# START OF Supplied records

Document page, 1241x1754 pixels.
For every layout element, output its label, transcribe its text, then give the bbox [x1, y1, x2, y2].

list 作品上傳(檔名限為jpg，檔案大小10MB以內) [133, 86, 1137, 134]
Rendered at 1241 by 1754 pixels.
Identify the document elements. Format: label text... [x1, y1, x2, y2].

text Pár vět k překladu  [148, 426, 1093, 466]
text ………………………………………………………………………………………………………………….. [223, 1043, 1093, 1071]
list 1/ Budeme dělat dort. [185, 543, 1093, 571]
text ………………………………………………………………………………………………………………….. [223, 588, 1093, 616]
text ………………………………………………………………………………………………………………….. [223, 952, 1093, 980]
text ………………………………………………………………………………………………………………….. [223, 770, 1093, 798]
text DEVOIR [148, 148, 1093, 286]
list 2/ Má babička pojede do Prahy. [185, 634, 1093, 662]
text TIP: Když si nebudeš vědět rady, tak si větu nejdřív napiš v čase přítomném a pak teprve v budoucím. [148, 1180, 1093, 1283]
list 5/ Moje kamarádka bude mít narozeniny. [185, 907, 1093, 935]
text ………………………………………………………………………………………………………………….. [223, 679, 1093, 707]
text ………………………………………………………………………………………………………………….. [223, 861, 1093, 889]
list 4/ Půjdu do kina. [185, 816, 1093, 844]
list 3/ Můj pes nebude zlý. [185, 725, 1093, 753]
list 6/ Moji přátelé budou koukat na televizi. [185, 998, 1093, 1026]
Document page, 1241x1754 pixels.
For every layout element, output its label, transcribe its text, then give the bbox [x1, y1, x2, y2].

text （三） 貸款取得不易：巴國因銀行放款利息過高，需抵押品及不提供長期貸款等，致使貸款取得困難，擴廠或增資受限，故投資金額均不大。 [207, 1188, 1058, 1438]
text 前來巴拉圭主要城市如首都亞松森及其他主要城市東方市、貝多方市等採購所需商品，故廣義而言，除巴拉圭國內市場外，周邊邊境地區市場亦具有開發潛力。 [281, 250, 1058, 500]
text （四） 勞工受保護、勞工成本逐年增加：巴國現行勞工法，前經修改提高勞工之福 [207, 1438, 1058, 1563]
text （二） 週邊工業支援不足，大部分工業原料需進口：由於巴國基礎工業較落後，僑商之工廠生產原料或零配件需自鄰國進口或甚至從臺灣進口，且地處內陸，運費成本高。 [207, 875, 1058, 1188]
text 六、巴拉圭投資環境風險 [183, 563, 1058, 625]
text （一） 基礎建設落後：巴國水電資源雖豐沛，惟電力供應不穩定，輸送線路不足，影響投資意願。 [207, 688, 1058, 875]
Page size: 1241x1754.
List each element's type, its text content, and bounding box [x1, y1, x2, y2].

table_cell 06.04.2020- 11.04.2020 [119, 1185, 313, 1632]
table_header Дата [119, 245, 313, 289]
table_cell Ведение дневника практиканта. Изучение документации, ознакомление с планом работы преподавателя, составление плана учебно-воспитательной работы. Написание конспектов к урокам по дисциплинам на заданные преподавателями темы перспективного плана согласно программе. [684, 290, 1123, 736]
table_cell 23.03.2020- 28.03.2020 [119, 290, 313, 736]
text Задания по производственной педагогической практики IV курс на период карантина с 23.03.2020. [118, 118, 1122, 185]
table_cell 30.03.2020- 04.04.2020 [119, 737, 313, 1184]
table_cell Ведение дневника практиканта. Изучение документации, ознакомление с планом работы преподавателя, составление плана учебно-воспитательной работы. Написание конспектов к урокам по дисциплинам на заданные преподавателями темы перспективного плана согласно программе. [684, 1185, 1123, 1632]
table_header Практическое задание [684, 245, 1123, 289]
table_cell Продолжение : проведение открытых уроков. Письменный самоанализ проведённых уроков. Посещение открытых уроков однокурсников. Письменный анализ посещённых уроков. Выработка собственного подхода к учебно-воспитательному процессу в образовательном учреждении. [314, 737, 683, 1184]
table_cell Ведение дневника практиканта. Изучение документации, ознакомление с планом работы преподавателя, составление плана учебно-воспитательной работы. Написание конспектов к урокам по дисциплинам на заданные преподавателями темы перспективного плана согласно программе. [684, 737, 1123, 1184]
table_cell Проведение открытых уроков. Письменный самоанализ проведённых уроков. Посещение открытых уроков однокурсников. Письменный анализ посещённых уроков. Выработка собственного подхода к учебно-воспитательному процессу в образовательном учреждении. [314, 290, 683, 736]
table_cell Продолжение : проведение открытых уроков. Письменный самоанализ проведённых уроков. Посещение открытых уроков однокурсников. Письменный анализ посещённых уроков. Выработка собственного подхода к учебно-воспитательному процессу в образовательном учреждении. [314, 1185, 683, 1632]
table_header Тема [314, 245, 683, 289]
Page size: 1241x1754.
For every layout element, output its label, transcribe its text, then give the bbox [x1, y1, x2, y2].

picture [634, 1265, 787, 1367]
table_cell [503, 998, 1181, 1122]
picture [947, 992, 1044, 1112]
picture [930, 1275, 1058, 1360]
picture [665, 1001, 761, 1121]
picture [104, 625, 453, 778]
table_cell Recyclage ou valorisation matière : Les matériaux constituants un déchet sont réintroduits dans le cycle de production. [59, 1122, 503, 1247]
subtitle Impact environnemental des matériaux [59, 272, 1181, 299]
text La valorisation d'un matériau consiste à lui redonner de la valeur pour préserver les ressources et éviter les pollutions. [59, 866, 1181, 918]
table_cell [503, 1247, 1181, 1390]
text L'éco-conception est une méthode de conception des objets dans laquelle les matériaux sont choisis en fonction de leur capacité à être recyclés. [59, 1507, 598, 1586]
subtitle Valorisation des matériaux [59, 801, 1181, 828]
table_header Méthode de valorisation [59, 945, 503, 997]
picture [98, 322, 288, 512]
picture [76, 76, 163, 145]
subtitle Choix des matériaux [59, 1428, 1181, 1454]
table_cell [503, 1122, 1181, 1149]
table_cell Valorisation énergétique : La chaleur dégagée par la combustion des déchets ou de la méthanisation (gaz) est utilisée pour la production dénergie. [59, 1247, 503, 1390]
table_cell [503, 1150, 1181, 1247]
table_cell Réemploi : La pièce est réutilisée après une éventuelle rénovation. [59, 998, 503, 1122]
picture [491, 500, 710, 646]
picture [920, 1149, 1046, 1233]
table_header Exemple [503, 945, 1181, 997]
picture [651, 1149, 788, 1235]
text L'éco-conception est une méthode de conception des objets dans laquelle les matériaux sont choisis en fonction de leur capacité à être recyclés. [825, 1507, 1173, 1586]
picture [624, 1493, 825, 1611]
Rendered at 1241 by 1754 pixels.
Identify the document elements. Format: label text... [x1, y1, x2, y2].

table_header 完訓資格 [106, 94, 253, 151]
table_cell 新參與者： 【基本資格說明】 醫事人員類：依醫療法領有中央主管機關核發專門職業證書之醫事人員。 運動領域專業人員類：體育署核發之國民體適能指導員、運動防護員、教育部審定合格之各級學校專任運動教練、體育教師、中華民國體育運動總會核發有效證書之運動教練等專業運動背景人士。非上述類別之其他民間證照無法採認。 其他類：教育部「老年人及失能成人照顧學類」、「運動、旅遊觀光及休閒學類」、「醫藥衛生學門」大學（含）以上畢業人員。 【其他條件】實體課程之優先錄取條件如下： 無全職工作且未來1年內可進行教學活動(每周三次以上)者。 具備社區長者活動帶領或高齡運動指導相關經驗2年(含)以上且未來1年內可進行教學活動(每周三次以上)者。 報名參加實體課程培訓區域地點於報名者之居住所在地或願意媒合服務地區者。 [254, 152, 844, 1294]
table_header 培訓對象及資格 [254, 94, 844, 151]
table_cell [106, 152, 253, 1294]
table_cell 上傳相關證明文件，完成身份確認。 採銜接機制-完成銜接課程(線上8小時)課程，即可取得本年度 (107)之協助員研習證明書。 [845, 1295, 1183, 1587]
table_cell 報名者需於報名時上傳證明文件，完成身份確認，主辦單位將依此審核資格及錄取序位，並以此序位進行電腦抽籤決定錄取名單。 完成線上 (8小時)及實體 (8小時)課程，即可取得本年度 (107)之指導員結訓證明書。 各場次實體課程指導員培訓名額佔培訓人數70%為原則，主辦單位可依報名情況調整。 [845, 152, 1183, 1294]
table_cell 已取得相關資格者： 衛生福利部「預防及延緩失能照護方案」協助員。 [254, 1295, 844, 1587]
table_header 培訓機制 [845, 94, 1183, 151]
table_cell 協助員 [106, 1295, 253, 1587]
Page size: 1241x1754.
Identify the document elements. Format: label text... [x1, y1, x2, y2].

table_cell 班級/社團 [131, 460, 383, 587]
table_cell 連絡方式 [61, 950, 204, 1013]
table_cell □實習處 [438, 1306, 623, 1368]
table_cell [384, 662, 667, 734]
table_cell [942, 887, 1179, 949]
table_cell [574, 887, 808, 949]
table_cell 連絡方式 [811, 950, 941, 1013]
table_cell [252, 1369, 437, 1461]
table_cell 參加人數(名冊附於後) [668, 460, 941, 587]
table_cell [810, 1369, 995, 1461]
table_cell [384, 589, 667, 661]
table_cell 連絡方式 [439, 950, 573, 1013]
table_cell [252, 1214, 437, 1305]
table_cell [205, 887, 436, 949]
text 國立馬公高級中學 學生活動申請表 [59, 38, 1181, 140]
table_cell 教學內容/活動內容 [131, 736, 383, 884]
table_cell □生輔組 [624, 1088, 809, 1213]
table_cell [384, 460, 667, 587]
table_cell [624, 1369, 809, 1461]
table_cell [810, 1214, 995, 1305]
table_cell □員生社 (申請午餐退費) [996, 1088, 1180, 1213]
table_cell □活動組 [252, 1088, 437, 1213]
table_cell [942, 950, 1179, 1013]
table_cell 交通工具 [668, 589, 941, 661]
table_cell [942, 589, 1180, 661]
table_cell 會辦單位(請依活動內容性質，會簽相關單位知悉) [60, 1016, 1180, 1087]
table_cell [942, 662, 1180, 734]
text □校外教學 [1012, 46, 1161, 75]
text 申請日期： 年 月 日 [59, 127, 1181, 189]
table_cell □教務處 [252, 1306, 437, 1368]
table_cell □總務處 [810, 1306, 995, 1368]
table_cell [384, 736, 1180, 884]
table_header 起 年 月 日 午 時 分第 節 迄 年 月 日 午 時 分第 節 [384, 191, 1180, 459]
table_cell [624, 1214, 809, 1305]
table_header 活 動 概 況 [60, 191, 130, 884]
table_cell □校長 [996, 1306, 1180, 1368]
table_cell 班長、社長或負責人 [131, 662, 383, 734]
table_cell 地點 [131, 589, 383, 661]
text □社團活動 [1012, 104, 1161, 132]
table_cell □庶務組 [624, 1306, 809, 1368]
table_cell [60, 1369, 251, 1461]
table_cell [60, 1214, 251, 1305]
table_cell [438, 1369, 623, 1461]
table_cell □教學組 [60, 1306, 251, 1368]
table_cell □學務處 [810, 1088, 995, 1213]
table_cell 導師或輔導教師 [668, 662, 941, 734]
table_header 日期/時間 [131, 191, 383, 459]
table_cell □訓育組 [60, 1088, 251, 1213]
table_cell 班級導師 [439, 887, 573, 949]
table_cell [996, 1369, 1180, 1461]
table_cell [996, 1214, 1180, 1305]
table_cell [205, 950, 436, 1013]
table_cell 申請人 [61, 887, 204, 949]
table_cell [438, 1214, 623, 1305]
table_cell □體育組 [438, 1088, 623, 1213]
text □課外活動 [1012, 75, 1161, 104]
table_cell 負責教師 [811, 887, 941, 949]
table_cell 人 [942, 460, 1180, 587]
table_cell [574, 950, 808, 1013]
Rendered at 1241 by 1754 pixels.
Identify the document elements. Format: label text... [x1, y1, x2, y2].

# END OF Supplied records

• [What the exercise asks]
Please render the lines above as a numbered list, from the line containing "table_cell 班級/社團 [131, 460, 383, 587]" through the line containing "table_cell □學務處 [810, 1088, 995, 1213]", both included. Leave out any blank lines.

• [Result of the task]
1. table_cell 班級/社團 [131, 460, 383, 587]
2. table_cell 連絡方式 [61, 950, 204, 1013]
3. table_cell □實習處 [438, 1306, 623, 1368]
4. table_cell [384, 662, 667, 734]
5. table_cell [942, 887, 1179, 949]
6. table_cell [574, 887, 808, 949]
7. table_cell 連絡方式 [811, 950, 941, 1013]
8. table_cell [252, 1369, 437, 1461]
9. table_cell 參加人數(名冊附於後) [668, 460, 941, 587]
10. table_cell [810, 1369, 995, 1461]
11. table_cell [384, 589, 667, 661]
12. table_cell 連絡方式 [439, 950, 573, 1013]
13. table_cell [252, 1214, 437, 1305]
14. table_cell [205, 887, 436, 949]
15. text 國立馬公高級中學 學生活動申請表 [59, 38, 1181, 140]
16. table_cell 教學內容/活動內容 [131, 736, 383, 884]
17. table_cell □生輔組 [624, 1088, 809, 1213]
18. table_cell [384, 460, 667, 587]
19. table_cell [624, 1369, 809, 1461]
20. table_cell [810, 1214, 995, 1305]
21. table_cell □員生社 (申請午餐退費) [996, 1088, 1180, 1213]
22. table_cell □活動組 [252, 1088, 437, 1213]
23. table_cell [942, 950, 1179, 1013]
24. table_cell 交通工具 [668, 589, 941, 661]
25. table_cell [942, 589, 1180, 661]
26. table_cell 會辦單位(請依活動內容性質，會簽相關單位知悉) [60, 1016, 1180, 1087]
27. table_cell [942, 662, 1180, 734]
28. text □校外教學 [1012, 46, 1161, 75]
29. text 申請日期： 年 月 日 [59, 127, 1181, 189]
30. table_cell □教務處 [252, 1306, 437, 1368]
31. table_cell □總務處 [810, 1306, 995, 1368]
32. table_cell [384, 736, 1180, 884]
33. table_header 起 年 月 日 午 時 分第 節 迄 年 月 日 午 時 分第 節 [384, 191, 1180, 459]
34. table_cell [624, 1214, 809, 1305]
35. table_header 活 動 概 況 [60, 191, 130, 884]
36. table_cell □校長 [996, 1306, 1180, 1368]
37. table_cell 班長、社長或負責人 [131, 662, 383, 734]
38. table_cell 地點 [131, 589, 383, 661]
39. text □社團活動 [1012, 104, 1161, 132]
40. table_cell □庶務組 [624, 1306, 809, 1368]
41. table_cell [60, 1369, 251, 1461]
42. table_cell [60, 1214, 251, 1305]
43. table_cell [438, 1369, 623, 1461]
44. table_cell □教學組 [60, 1306, 251, 1368]
45. table_cell □學務處 [810, 1088, 995, 1213]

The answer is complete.